Readers’ wildlife photos

December 13, 2024 • 8:15 am

Well, folks, this is the penultimate batch of photos I have, so if you don’t contribute, the feature will die. Don’t make me beg.

Today, though, we have a contribution from reader Lukas Konecny, who has provided some introductory notes (indented). You can enlarge his photos by clicking on them.

Some of these nature shots are quite old and I have never had a good camera, but I tried to pick some good ones (some of the grasshopper photos may need zooming in and cropping but when I tried to do that, my software always distorted the photos). The cicada is from Greece (it sits on a wire rope), the rest are from Slovakia, the mushroom was in a forest and the dragonfly in my university dormitory in Bratislava while others (owls, hummingbird hawkmoth, cat, grasshopper) are all from a garden.  The autumn owl (in a cherry tree) is from the same year (2015) as the spring owlet (in an apricot tree) so it might be the same bird. The grasshopper and the cat are from this summer – the cat watched me while I was releasing the grasshopper that had made its way to my room during the night and to my relief didn’t immediately attack it but let it fly away in peace. Maybe nature finding its way into human spaces is the common theme (except for the mushroom, that’s just autumnal feeling).

Amanita muscaria:

Cat:

Cicada:

Dragonfly:

Grasshopper photos:

Macroglossumm a hummingbird hawkmoth:

Owl, autum:

Owlet, spring:

9 thoughts on “Readers’ wildlife photos

  1. Fun series – and then owls, so magnificent and … what’s the word,… mysterious?… to encounter…

  2. Very nice. I don’t know why cropping a picture should distort it. The What’s App app is known to do that, so I’d try something else.

    1. When I wanted to crop the photos to remove my shadow, they were for some reason saved in their original dimensions, so they ended up stretched (using Shotwell, an image viewer in Gnome-based Linux).

  3. Not to be pedantic, but the “grasshopper” is actually a katydid (bush cricket). Sometimes they are called (misleadingly) “Long-horned grasshoppers”, as they look grasshopper-like and as with their cricket relatives they have long antennae. (Grasshoppers have short antennae, thus “Short-horned grasshoppers.).

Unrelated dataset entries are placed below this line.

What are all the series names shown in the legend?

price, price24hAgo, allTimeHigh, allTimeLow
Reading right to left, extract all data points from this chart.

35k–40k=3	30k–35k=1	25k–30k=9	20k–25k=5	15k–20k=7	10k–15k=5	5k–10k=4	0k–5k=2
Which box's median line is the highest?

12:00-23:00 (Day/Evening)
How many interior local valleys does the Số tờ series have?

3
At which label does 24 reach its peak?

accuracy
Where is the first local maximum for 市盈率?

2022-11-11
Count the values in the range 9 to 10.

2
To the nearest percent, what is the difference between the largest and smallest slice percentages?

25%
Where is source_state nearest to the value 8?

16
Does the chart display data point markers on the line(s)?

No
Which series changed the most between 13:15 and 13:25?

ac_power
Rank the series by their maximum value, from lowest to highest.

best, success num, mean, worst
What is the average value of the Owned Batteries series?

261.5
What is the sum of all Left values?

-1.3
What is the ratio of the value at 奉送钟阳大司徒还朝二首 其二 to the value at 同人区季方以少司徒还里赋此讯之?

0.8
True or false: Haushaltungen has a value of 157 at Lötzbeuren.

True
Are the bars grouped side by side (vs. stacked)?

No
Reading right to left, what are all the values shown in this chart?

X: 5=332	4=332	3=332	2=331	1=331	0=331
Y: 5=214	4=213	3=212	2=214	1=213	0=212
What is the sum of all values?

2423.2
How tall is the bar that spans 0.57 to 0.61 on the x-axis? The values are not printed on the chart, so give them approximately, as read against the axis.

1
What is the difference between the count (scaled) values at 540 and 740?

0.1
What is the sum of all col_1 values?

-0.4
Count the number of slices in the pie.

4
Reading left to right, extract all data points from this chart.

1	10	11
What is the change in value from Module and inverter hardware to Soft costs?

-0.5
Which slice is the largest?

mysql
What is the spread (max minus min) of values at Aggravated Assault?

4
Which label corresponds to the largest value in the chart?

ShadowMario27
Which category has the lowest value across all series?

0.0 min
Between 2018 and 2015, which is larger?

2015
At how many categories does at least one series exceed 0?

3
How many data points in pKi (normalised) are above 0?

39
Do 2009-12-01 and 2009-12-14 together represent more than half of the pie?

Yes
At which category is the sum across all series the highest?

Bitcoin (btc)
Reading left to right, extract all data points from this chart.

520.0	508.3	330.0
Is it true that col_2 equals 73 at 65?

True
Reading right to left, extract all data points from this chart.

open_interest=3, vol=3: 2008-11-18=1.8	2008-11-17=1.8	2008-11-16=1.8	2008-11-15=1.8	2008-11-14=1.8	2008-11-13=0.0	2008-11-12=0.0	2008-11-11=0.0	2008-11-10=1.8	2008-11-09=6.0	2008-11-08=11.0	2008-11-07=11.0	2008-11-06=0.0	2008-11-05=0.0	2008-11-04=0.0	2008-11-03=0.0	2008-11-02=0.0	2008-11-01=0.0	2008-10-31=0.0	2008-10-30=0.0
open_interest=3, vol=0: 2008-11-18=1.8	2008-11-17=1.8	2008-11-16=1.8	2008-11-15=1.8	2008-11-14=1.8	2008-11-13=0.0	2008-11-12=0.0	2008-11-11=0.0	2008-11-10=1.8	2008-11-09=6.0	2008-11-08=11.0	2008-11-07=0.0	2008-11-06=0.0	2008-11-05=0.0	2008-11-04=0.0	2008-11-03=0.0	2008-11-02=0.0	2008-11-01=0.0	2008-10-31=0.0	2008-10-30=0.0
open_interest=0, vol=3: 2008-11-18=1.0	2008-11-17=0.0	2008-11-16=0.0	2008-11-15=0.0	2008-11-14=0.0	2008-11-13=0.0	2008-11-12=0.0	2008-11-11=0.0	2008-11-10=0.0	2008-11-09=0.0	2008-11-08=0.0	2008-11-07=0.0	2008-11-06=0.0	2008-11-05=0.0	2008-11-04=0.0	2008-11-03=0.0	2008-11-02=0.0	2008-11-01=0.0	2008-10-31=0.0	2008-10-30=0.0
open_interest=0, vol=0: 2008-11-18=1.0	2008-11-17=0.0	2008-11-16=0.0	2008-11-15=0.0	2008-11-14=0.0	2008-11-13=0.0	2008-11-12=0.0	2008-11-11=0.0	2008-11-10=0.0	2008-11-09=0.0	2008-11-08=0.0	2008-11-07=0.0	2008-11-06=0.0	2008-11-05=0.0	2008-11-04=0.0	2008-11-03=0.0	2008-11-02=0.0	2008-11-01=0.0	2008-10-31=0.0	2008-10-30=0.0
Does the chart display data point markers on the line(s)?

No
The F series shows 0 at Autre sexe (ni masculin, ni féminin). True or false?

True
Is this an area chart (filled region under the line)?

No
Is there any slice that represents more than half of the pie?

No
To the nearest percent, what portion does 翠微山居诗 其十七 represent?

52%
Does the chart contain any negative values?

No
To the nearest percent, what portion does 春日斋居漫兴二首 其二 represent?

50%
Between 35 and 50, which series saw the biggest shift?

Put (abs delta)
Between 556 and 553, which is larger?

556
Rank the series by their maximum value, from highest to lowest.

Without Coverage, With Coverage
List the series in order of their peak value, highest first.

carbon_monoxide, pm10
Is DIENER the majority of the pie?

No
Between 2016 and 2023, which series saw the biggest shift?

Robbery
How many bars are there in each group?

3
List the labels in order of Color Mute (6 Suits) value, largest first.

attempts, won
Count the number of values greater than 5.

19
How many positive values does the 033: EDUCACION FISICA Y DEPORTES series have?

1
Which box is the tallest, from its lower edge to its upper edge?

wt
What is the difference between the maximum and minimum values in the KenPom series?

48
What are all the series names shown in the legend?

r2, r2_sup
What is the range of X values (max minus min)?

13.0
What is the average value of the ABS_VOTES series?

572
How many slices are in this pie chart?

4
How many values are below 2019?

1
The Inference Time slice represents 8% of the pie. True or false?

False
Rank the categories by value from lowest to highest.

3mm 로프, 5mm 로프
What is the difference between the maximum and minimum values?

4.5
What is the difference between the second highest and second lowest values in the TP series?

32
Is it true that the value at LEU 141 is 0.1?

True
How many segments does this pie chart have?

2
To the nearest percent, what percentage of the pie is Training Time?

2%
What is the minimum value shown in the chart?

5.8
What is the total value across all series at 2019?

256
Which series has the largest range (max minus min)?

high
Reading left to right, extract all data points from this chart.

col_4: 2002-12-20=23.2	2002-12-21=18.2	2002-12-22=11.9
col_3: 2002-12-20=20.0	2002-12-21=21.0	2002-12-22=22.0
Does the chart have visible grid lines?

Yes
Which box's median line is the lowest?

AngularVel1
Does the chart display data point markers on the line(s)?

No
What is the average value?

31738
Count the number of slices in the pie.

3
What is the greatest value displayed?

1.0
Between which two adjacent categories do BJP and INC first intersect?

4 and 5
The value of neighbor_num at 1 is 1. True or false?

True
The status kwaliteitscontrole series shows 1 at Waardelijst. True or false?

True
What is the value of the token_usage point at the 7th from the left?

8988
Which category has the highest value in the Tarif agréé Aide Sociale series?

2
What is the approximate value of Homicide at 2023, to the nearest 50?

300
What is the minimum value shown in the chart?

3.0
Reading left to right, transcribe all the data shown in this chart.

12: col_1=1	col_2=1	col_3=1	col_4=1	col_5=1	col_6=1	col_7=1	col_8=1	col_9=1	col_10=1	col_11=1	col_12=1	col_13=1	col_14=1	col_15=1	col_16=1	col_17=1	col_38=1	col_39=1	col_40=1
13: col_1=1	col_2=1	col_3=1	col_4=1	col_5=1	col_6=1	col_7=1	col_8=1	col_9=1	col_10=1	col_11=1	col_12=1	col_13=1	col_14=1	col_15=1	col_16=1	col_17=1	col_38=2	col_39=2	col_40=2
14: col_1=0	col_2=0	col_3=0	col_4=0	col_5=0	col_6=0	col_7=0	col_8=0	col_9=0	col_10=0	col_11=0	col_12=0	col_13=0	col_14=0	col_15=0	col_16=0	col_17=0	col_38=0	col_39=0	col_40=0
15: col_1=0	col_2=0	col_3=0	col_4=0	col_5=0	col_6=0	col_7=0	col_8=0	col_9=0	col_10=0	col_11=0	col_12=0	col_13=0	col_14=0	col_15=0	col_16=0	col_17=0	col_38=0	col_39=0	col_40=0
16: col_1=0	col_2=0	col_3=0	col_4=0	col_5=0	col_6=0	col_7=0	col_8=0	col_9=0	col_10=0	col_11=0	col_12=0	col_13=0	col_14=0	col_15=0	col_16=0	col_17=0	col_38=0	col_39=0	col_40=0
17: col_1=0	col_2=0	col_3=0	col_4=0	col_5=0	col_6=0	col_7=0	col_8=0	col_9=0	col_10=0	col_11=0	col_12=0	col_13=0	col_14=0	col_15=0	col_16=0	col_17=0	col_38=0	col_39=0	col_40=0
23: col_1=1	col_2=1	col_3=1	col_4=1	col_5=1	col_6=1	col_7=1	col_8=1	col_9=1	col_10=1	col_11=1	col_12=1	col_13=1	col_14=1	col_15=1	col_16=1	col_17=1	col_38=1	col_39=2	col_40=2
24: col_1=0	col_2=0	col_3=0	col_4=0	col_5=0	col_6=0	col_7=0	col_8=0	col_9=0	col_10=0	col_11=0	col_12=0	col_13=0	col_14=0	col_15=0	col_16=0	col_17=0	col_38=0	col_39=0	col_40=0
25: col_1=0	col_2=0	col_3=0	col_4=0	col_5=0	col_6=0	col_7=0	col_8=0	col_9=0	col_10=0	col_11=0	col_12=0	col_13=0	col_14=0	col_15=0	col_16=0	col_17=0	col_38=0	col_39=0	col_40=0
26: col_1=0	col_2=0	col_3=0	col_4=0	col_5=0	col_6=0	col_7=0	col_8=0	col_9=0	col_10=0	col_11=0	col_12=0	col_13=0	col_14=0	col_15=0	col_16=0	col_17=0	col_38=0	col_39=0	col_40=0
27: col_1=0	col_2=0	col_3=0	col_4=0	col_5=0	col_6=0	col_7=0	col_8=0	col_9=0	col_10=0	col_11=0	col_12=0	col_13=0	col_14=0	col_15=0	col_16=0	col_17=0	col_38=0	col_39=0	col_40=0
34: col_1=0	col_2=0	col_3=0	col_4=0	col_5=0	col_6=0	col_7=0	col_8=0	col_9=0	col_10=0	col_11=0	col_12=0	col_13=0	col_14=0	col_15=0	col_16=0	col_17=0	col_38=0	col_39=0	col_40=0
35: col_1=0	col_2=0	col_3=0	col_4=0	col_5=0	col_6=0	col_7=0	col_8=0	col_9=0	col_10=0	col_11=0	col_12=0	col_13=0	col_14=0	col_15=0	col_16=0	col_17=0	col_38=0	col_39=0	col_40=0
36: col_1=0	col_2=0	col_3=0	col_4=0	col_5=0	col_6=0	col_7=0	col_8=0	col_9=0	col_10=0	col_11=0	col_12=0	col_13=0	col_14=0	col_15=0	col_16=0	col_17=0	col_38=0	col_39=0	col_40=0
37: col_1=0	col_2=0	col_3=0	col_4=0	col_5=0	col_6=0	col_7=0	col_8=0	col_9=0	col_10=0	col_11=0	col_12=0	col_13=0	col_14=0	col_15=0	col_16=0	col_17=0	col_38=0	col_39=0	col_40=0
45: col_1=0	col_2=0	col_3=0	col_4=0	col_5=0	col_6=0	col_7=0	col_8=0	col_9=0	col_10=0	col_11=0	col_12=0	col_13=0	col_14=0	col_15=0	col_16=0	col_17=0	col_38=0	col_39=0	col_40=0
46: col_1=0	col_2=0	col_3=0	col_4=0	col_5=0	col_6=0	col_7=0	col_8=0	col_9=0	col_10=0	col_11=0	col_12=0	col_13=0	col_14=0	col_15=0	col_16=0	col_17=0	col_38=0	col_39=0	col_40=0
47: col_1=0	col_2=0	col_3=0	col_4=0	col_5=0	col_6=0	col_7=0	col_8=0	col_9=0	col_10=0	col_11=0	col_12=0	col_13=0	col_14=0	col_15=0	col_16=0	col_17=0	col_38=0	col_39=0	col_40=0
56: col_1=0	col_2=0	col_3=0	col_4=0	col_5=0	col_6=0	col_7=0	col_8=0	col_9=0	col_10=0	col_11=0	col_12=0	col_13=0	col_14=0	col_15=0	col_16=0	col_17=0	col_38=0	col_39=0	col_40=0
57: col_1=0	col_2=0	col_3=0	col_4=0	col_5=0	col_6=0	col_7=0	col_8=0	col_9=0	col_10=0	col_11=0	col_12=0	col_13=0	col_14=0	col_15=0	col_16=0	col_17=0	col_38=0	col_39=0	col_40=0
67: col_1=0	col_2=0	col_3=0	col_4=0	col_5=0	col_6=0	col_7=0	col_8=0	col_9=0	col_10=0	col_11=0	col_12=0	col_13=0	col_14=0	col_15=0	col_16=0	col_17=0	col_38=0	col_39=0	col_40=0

That one is a female, note the long ovipositor extending from the abdomen.

  4. Thank you for the support (author here). I was supposed to write a better text for the photos, but then procrastinated on it until they were due. They are taken either with a phone or some basic digital camera and I was not sure if they would measure to the standards of this page. So I am happy you liked them.